Fernanda Soares Andrade, jornalista e autora do livro “Tudo o que você sempre quis saber sobre a urna eletrônica brasileira”, escreve para o Jornal da Ciência
A primeira eleição brasileira da qual se tem registro ocorreu no período colonial, em 1532, na Capitania de São Vicente, para a escolha dos representantes das Câmaras Municipais. O voto era direito unicamente dos “homens bons”, ou seja, um pequeno grupo de linhagem nobre, com algum negócio de importância ou com posses.
Com o passar dos anos, o sistema de voto foi mudando. Novos cargos passaram a ser eletivos, novos eleitores foram inseridos, até que se chegou ao formato de hoje, com eleições diretas para todos os cargos e sufrágio universal, garantido na Constituição de 1988.
Ao longo da história da votação no Brasil, se acumularam casos de fraudes eleitorais que vão desde “urnas emprenhadas” (chegavam já com votos ao local de votação), “voto formiguinha” (cédulas preenchidas eram entregues para o eleitor apenas realizar o depósito na urna), “mapismo” (preenchimento de votos brancos a favor de um candidato) e a famosa “compra de votos” (na qual o candidato prometia um benefício ao eleitor, caso eleito).
As eleições eram coordenadas, cada uma, por um estado da federação. Era comum haver duplicidade de títulos eleitorais, com um eleitor apto a votar em mais de um estado. Foi apenas em 1984 que o Tribunal Superior Eleitoral – TSE iniciou o processo de organização do sistema de voto no Brasil. Foram criados os Tribunais Regionais Eleitorais, de cada estado, responsáveis pelo cadastro dos eleitores, porém em cadastro único, sob orientação do TSE.

========================================================================

▸ **O que fazer**:
**a)** Liste todos os tipos de fraude eleitoral que o trecho cita entre aspas.
**b)** Responda com base no trecho:
(i) Em que ano e em que lugar aconteceu a primeira eleição brasileira de que se tem registro?
(ii) Em qual Constituição está garantido o sufrágio universal?
(iii) Em que ano o TSE começou a organizar o sistema de voto no Brasil?
Responda só com base no trecho.

▸ **Extrato de dados**:
========================================================================

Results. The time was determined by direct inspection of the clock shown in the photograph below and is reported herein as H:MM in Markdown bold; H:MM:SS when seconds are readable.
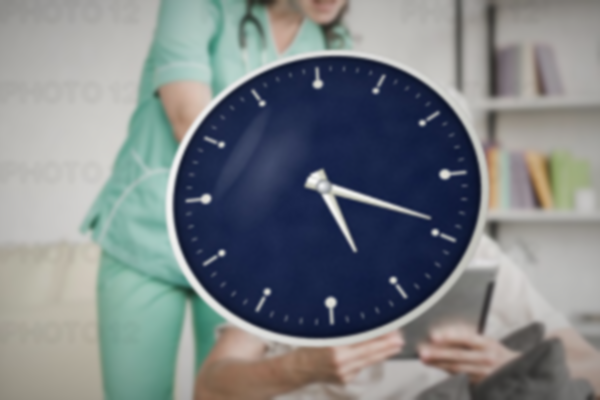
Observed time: **5:19**
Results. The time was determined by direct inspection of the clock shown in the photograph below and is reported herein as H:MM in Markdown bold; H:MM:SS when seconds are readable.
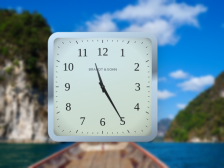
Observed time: **11:25**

========================================================================

▸ **Respostas por tarefa**:
**a)**
- “urnas emprenhadas”
- “voto formiguinha”
- “mapismo”
- “compra de votos”

**b)**
(i) Em 1532, na Capitania de São Vicente.
(ii) Na Constituição de 1988.
(iii) Em 1984.